EXERCISE SET:
1. In the article on foreign investment in Chinese government debt, by what percentage did China's GDP rise year-on-year in the second quarter?
2. Duplicate the passage of the article on foreign investment in Chinese government debt, starting at "Why China's Yields" and ending at "of Social Sciences.".

TEXT SEGMENT:
···

In the second quarter of 2020, foreign capital funnelled into the yuan-denominated Chinese government debt surpassed 4.3 trillion yuan ($619 billion), growing at the highest pace since late 2018, according to The Wall Street Journal.
At the end of March just 2.26 trillion yuan ($319 billion) in Chinese onshore debt was held in foreign institutions. The increase in investing activity on the Chinese bond market coincided with a steep 6.8% slump in the first quarter of this year caused by the coronavirus-related economic slowdown. However, China's economy bounced back in the second quarter, with the country's GDP rising 3.2 percent year-on-year, according to the National Bureau of Statistics (NBS) report released on 15 July.
Why China's Yields on Bonds Remain Attractive
The main reason behind the Chinese economy getting back on track and growing interest from foreign investors is that Beijing has managed to cope with the COVID-19 pandemic relatively well, according to Liu Dongmin, head of the Centre for International Finance at the Institute of World Economics and Politics, Chinese Academy of Social Sciences.
"Presently the economic power of the People's Republic of China has increased", Liu stresses. "Therefore, the related financial products are becoming more stable. At the same time, we see that the yield on Chinese government bonds is significantly higher than that on similar securities in Western countries, which, on the one hand, have been hit harder by the epidemic. On the other hand, these economies have been developing for many years at a much slower pace than China. As a result, we see ultra-low, zero, and even negative interest rates".

···

DATA EXTRACTS:

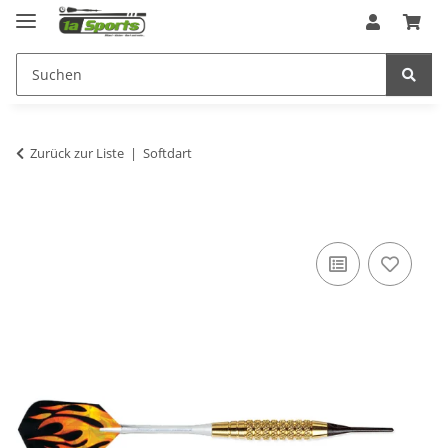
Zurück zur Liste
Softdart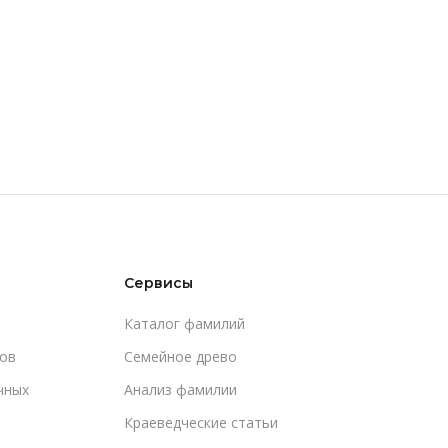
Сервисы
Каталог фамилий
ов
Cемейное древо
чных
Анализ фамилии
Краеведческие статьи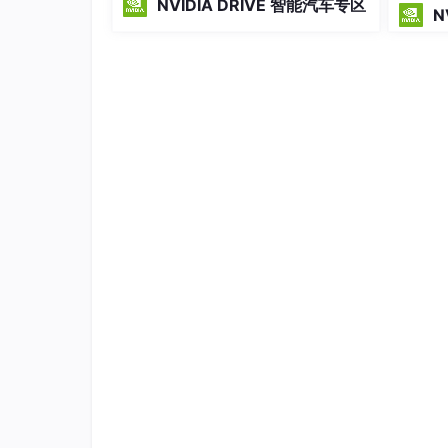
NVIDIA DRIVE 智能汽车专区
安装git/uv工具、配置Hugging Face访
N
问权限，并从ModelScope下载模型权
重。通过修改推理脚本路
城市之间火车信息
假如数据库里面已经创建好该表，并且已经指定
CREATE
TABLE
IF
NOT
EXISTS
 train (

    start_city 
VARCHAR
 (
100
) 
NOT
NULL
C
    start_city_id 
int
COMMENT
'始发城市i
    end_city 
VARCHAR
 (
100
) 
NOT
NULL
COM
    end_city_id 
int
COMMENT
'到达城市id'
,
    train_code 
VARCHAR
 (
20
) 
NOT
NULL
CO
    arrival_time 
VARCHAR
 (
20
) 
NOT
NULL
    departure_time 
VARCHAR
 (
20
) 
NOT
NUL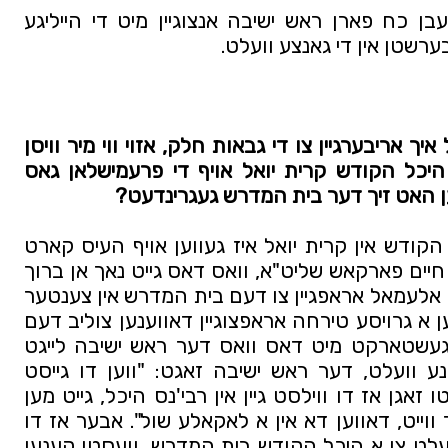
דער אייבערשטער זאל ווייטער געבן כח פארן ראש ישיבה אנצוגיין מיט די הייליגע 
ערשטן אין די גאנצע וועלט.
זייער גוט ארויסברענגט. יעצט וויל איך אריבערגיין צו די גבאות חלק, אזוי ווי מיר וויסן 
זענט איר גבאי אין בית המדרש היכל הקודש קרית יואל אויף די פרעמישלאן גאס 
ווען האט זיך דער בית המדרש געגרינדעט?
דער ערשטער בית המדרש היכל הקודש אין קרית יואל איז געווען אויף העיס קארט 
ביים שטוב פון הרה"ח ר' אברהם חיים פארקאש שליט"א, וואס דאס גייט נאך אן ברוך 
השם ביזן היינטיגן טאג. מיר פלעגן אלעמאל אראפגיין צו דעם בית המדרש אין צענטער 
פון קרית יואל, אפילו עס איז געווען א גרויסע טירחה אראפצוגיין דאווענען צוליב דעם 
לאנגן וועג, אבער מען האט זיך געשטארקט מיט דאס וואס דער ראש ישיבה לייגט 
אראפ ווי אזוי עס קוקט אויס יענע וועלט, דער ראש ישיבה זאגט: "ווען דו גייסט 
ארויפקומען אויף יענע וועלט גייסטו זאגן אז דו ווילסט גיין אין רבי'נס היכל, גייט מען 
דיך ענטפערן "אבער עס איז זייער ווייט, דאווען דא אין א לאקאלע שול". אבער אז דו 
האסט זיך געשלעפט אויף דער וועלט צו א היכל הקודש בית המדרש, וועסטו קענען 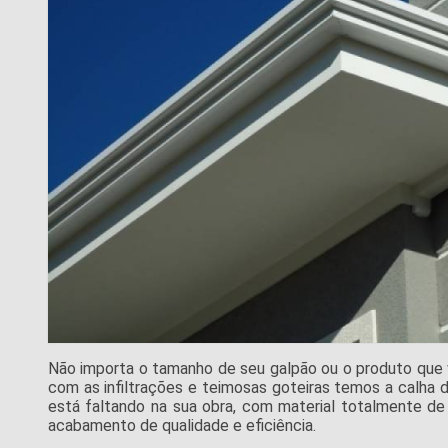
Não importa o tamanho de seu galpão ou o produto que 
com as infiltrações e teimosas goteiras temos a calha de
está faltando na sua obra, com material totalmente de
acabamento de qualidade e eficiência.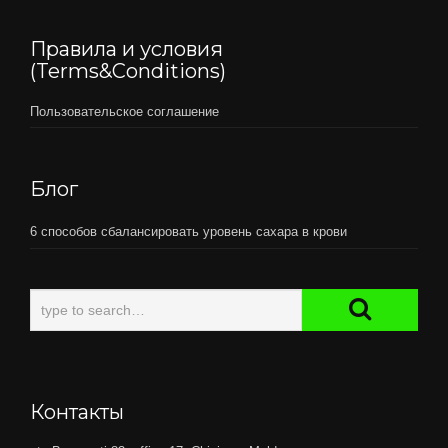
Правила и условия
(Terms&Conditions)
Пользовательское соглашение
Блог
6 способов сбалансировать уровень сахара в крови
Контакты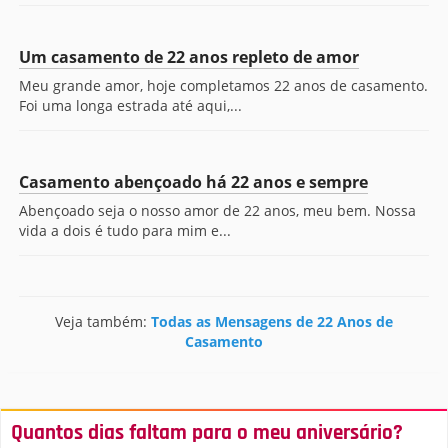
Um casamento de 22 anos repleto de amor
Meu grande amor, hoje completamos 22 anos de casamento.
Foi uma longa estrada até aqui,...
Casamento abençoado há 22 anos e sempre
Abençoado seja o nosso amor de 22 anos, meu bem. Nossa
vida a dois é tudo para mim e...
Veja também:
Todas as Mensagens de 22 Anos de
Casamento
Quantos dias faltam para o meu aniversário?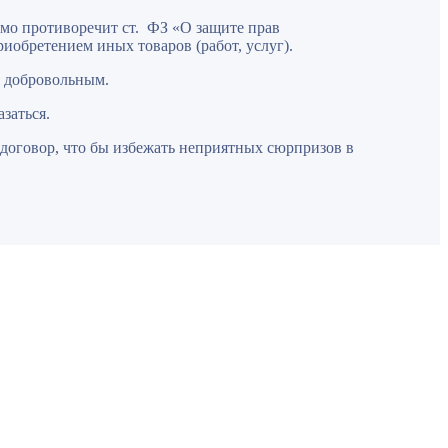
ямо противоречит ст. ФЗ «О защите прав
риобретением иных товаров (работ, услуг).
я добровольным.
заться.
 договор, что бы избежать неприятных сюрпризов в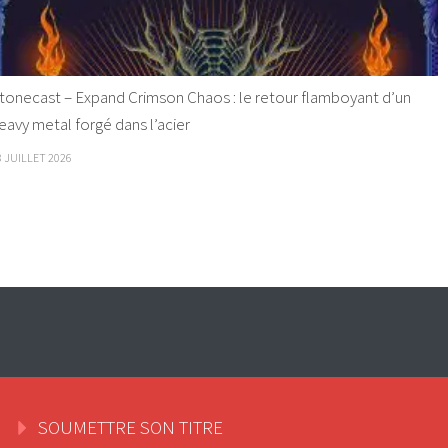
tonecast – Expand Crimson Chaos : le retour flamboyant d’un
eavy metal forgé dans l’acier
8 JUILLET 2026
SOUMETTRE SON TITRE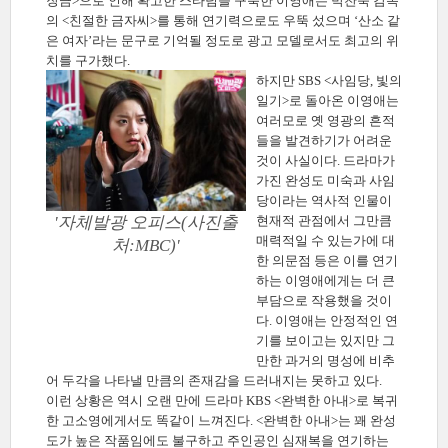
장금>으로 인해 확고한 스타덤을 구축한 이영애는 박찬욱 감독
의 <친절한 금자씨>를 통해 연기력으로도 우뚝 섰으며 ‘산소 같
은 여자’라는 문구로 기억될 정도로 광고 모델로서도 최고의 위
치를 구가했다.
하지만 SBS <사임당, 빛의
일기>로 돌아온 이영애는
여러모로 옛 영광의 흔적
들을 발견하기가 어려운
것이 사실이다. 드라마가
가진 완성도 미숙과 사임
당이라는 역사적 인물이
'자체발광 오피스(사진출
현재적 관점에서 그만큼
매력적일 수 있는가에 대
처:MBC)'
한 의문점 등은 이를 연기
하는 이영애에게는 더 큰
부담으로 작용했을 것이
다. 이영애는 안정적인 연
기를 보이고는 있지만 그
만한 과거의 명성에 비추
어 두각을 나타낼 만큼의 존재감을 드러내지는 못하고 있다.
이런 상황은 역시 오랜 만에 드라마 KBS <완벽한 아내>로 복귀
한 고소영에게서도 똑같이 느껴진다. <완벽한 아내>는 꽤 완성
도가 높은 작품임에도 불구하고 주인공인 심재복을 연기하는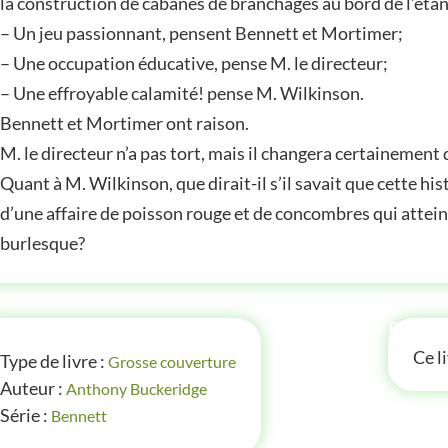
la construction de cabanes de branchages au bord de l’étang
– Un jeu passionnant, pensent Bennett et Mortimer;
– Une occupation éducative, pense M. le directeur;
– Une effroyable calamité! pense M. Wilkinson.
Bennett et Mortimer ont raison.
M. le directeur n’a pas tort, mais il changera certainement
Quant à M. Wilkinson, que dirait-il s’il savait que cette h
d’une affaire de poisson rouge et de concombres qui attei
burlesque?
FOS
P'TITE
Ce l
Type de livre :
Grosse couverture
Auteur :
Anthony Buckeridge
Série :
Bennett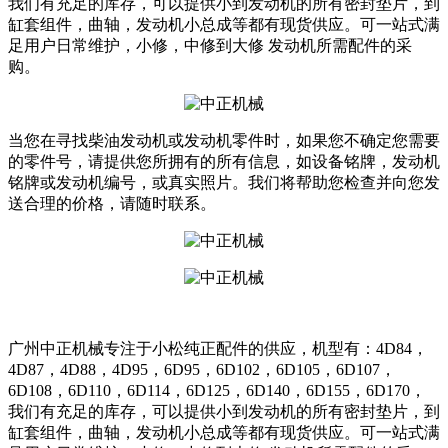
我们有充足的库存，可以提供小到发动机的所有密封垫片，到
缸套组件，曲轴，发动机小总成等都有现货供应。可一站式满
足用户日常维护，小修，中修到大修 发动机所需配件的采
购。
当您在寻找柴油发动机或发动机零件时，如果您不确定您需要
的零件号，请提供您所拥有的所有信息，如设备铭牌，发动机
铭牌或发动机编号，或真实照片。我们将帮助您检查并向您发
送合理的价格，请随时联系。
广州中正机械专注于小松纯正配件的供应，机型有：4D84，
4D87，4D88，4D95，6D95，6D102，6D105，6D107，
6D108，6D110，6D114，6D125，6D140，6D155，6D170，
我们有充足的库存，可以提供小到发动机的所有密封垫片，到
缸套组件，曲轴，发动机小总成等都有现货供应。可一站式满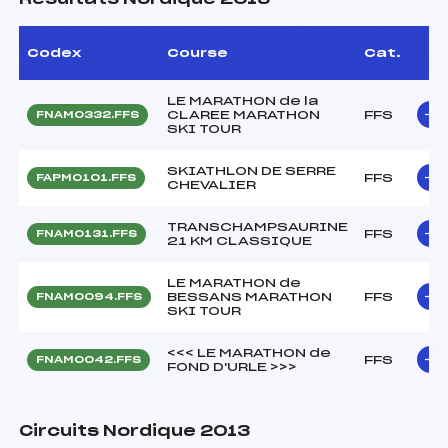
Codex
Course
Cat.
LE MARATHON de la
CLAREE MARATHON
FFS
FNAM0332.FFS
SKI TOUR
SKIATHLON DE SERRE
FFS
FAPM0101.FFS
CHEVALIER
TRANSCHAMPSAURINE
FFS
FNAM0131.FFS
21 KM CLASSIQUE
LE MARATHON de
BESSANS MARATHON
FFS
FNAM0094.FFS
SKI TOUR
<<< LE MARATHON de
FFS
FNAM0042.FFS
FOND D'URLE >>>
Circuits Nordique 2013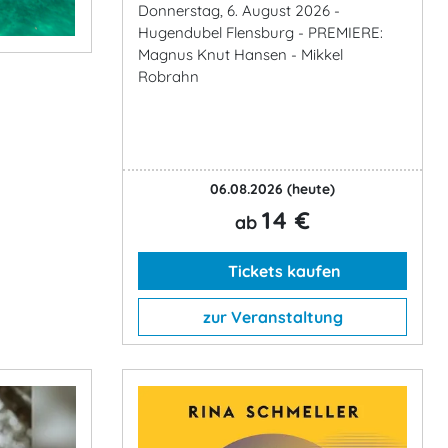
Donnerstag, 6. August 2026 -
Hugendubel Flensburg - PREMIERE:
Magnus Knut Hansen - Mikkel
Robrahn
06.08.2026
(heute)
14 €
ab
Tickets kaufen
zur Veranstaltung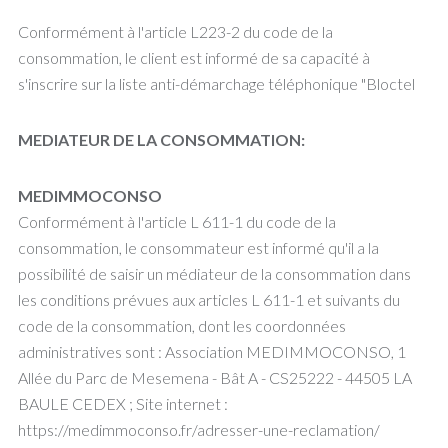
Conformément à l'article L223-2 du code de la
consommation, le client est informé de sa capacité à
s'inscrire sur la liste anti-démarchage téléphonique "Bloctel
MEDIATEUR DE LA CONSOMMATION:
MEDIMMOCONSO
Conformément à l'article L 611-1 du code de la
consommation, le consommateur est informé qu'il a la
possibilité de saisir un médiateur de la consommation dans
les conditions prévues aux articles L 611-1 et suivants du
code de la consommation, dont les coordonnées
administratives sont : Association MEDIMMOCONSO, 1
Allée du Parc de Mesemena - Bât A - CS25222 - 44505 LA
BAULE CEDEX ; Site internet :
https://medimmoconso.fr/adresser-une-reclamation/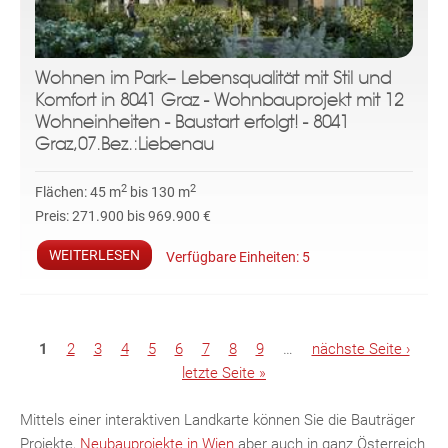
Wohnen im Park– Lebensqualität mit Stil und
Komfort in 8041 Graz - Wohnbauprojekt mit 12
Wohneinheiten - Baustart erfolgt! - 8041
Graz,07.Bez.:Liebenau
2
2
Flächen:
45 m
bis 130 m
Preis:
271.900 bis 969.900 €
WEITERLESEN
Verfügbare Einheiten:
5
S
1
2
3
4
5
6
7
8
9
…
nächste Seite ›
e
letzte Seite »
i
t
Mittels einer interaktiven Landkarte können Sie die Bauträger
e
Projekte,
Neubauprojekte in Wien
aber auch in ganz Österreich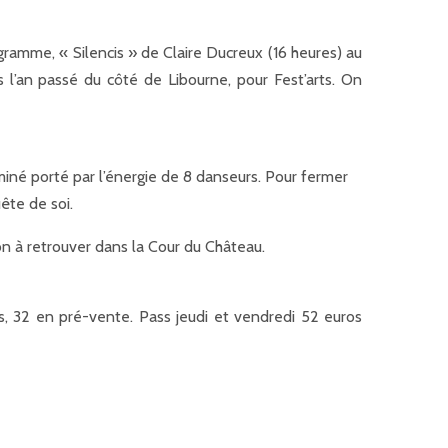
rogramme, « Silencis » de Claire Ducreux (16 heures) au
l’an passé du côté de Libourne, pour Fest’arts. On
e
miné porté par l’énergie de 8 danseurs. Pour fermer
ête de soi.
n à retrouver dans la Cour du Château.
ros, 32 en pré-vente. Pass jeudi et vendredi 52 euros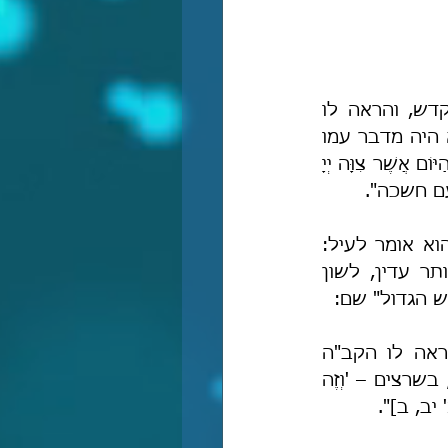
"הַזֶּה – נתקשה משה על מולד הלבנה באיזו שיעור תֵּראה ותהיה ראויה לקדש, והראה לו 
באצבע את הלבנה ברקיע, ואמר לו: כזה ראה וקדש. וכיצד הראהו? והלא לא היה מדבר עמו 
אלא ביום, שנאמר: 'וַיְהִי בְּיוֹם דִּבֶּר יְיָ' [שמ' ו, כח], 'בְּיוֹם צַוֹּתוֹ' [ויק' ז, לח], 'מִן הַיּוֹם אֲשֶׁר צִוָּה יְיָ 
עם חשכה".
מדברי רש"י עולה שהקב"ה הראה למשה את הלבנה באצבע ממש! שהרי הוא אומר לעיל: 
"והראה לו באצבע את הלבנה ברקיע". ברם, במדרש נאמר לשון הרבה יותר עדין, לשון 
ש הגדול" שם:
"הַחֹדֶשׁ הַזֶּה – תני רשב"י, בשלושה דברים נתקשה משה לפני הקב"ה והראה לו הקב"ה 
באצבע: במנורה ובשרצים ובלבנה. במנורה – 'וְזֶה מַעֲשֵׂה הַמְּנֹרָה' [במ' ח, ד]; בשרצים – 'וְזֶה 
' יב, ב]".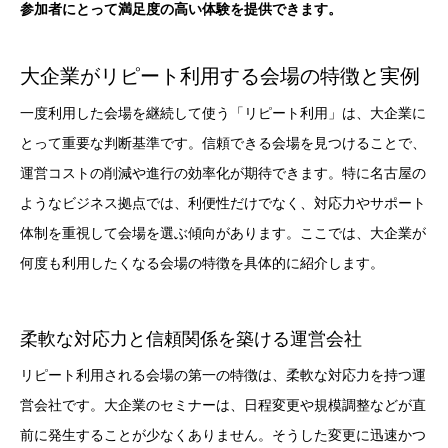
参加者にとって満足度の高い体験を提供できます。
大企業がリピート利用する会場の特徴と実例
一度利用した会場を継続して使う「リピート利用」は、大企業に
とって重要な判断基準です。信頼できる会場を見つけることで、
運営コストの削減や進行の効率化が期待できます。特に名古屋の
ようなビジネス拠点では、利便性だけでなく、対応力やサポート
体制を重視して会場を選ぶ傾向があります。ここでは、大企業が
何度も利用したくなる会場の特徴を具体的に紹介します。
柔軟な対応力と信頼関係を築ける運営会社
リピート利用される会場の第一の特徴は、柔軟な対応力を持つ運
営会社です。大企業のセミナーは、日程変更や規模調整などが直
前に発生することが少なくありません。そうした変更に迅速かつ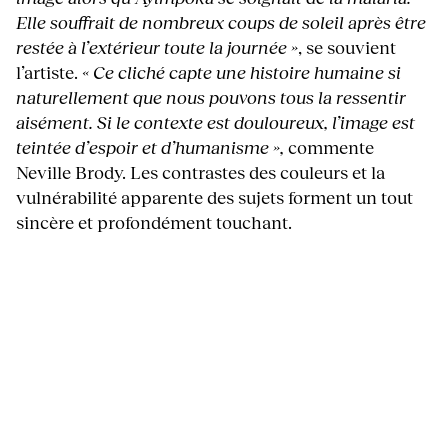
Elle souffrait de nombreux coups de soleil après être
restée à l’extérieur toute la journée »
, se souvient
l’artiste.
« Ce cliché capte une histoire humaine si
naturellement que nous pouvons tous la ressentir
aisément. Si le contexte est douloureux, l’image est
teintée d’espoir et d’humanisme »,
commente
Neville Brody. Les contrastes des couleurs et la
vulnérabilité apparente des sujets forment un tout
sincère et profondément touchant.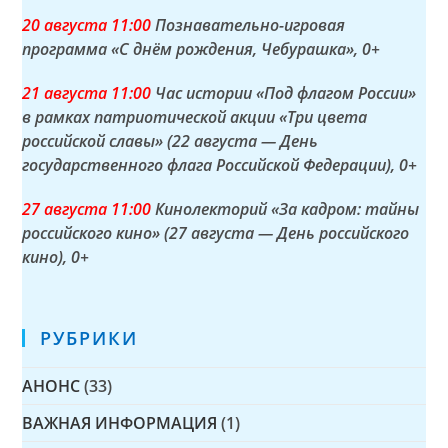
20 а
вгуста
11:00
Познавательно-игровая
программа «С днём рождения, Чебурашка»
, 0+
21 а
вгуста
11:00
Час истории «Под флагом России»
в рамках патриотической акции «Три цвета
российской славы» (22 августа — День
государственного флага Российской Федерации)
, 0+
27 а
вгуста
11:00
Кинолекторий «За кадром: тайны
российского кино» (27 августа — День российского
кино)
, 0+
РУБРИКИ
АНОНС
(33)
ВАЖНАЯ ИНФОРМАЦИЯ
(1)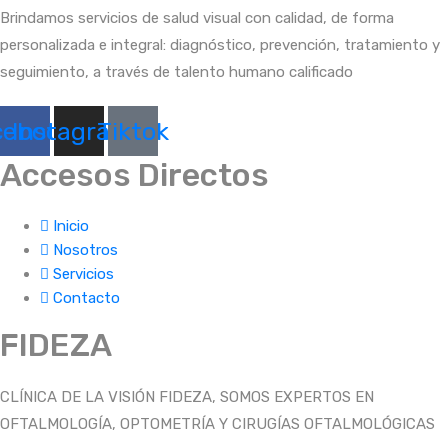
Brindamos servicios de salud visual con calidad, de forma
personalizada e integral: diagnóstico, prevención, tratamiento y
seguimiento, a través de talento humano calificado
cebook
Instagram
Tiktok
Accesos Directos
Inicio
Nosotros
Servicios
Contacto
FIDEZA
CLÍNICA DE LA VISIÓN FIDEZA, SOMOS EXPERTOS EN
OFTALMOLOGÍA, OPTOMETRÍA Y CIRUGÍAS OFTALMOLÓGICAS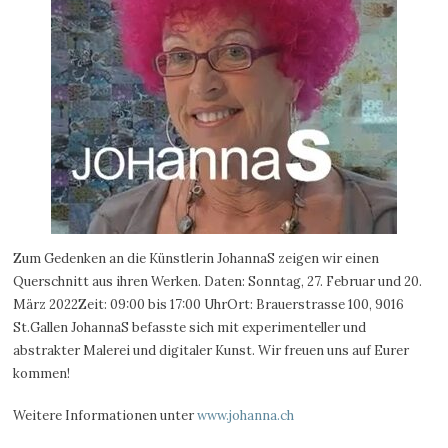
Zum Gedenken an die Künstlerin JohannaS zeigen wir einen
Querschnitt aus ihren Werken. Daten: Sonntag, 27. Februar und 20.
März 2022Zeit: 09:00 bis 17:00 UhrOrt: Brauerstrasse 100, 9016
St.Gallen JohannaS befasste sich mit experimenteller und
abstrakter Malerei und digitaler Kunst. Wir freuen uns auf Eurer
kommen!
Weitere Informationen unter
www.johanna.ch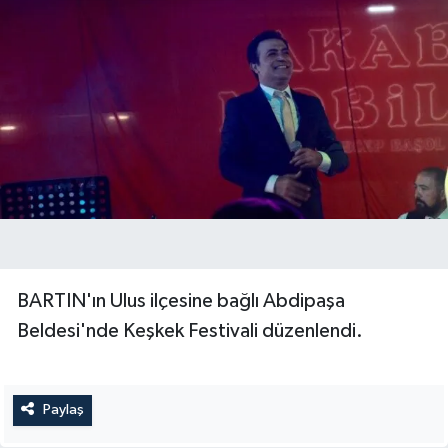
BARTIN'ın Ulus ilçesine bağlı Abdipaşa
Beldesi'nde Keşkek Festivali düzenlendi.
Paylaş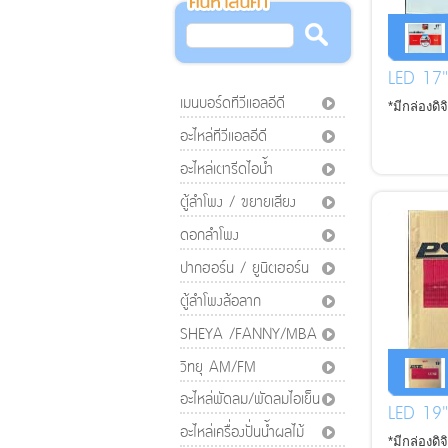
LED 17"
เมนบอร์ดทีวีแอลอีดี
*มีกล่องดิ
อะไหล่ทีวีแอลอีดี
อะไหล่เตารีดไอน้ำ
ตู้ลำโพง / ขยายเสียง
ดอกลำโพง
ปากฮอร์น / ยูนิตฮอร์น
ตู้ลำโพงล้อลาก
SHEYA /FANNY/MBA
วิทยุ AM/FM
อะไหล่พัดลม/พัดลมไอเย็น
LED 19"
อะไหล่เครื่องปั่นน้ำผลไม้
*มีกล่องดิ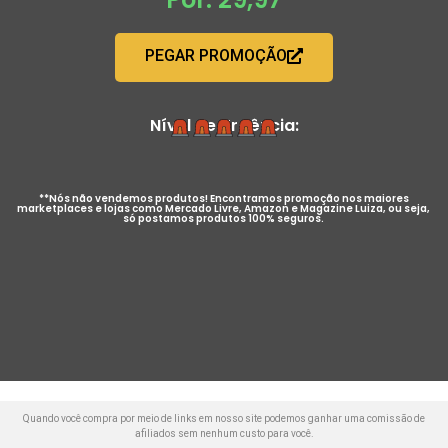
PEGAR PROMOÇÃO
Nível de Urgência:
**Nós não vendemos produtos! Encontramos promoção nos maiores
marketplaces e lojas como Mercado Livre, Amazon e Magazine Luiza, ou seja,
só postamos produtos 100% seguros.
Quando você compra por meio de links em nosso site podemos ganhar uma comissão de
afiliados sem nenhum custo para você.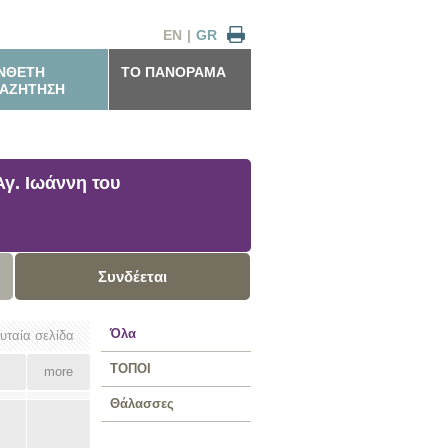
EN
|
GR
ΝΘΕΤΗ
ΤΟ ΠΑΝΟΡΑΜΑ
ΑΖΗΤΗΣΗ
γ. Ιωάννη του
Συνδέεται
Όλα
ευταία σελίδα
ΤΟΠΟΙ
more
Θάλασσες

···

ANSWERS TO THE EXERCISES:
1. 3.2 percent

2.
Why China's Yields on Bonds Remain Attractive
The main reason behind the Chinese economy getting back on track and growing interest from foreign investors is that Beijing has managed to cope with the COVID-19 pandemic relatively well, according to Liu Dongmin, head of the Centre for International Finance at the Institute of World Economics and Politics, Chinese Academy of Social Sciences.